## WORK TO BE COMPLETED
Arrange as a numbered list the lines starting with the line that contains "Thievery Corporation –" and going on through the line that contains "Drop The Needle - Documentary", both included, leaving out any blank lines.

[[ TASK MATERIAL open ]]

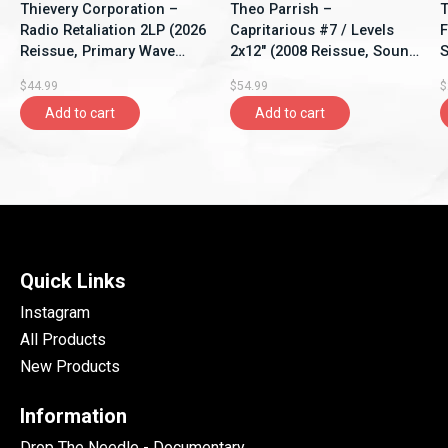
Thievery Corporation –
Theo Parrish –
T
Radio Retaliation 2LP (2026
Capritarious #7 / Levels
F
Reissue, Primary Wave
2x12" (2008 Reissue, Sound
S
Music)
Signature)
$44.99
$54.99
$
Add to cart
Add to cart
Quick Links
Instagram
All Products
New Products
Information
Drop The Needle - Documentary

[[ TASK MATERIAL closed ]]
[[ TASK MATERIAL open ]]

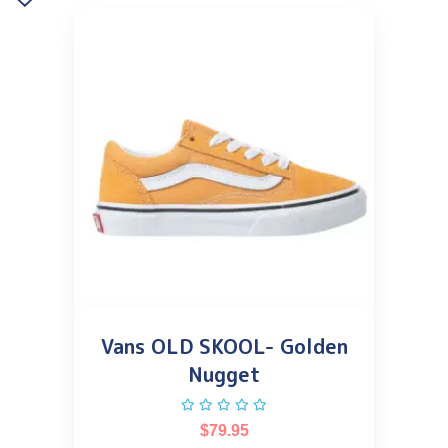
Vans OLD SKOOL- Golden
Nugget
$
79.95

[[ TASK MATERIAL closed ]]
[[ TASK MATERIAL open ]]

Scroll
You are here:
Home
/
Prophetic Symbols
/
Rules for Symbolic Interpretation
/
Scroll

[[ TASK MATERIAL closed ]]

## TASK RESULT
1. Thievery Corporation –
2. Theo Parrish –
3. T
4. Radio Retaliation 2LP (2026
5. Capritarious #7 / Levels
6. F
7. Reissue, Primary Wave
8. 2x12" (2008 Reissue, Sound
9. S
10. Music)
11. Signature)
12. $44.99
13. $54.99
14. $
15. Add to cart
16. Add to cart
17. Quick Links
18. Instagram
19. All Products
20. New Products
21. Information
22. Drop The Needle - Documentary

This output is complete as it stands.